A worldwide advertising agency puts generic scenic shots into spaces it doesn’t sell, which is how the Wyoming photo ended up in the Utah airport. Photos of the Maroon Bells near Aspen and Mount Sneffels near Ridgway also have a habit of ending up in the wrong places, if there can ever been a wrong place for such gems.

Man wins car, sells it and donates money to ministry

KETCHUM, IDAHO – Before going to a benefit raffle, Ben Young told himself that if he won he’d sell the grand-prize Subaru and give a portion of the money to Young Life, a nondenominational Christian ministry that reaches out to adolescents.

Young won and he did, giving $10,000 to the organization while pocketing the rest. He told the Idaho Mountain Express (Nov. 27) that he saw the money as a gift and hence, also a responsibility.

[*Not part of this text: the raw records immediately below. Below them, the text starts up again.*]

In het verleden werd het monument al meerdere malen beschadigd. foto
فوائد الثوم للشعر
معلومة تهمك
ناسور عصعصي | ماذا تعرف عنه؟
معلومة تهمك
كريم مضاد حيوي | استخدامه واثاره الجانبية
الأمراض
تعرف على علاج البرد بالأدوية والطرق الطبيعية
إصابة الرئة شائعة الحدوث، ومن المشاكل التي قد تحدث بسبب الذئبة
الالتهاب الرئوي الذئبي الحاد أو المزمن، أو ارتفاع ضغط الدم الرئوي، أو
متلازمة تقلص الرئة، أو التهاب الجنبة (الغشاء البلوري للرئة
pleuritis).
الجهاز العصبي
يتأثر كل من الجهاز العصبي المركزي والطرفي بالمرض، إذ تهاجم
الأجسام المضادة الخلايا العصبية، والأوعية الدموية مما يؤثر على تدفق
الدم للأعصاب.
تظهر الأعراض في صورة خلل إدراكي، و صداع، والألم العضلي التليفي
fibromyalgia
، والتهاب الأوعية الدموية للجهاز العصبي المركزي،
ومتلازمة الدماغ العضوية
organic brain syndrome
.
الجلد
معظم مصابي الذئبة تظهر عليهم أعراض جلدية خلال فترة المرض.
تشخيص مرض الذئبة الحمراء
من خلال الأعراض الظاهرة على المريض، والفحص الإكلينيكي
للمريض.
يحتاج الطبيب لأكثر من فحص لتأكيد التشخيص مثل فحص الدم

As for the portion he kept, the 28-year-old figured he’d take buddies out for an extravagant night on the town or go traveling around the world.

Lake Louise may erect fence to keep grizzlies out of town

LAKE LOUISE, ALBERTA – Parks Canada has set a goal of conceding one loss to the grizzly bear population from human contact in Banff National Park each year. The average for the last several years has been three. Another five deaths were noted farther down the Bow River Valley on the way toward Calgary.

One cause of grizzly bear deaths is being hit by cars or trucks and another is the result of them getting too close to towns or villages. One of the villages within Banff is Lake Louise, the ski area base, where park officials have studied the idea of a fence around the town to prevent grizzlies from traipsing through.

The Rocky Mountain Outlook (Dec. 5) reports that several of Lake Louise’s 1,700 year-round residents told Parks Canada to wait on the fence, but if they do build it, then consult with the locals to make it as unobtrusive as possible. There are to be gates, for people to leave the resort in order to hike into the surrounding national park.

Thanksgiving meteor may have hit near Crested Butte

CRESTED BUTTE – On Thanksgiving night, people across several states saw a large fireball in the early evening. Videotapes from new all-sky cameras recently installed across Colorado, including one at a middle school in Gunnison, suggest the meteorite exploded somewhere between Crested Butte and Gunnison.

“We think it’s a meteor,” said Julia Taylor, from the Denver Museum of Nature & Science. “And it was a big one.” Experts estimate the meteor was the size of a filing cabinet, huge by standards of interstellar space. It exploded 10 to 20 miles above the ground, reports the Crested Butte News (Dec. 6).

Eisenhower Tunnel hits 10 million earlier than expected

EISENHOWER TUNNEL – Car and truck counters at the Eisenhower Tunnel hit 10 million on Dec. 5, the earliest ever, and numbers are expected to hit 11 million before the year is over.

Even at the smaller count, noted the Summit Daily News (Dec. 6), that’s enough traffic that, if all were Subaru Outback Wagons placed bumper to bumper, they would wrap around the equator 1BC times. They’re not, of course. Most cars and trucks on Interstate 70 are actually bigger.

Traffic volumes exceeded forecasts almost as soon as the Eisenhower Tunnel and its companion bore, the Johnson, opened in 1973 and 1978 respectively. “Our projections went out the window 10 to 15 years ago,” said Mike Salamon, tunnel supervisor.

Particularly on summer and ski-season weekends, the highway clogs, sometimes slowing to a snail’s pace. That gridlock prompted creation of a cable television channel in Breckenridge called I-70 TV, which allows travelers to watch traffic flow before they set out.